**Problem to solve**.
Copy out every line of text in the records below word for word, leaving the pictures out.

>> Start Data provided

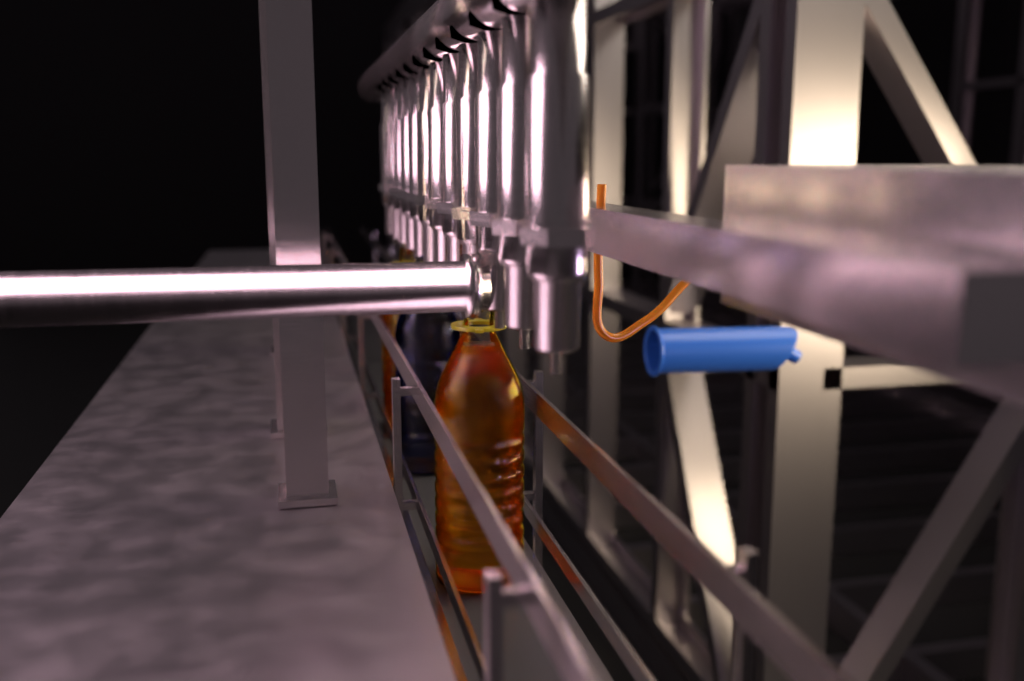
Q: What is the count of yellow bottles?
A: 2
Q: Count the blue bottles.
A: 1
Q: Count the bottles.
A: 3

>> End Data provided

**Completed exercise**.
Q: What is the count of yellow bottles?
A: 2
Q: Count the blue bottles.
A: 1
Q: Count the bottles.
A: 3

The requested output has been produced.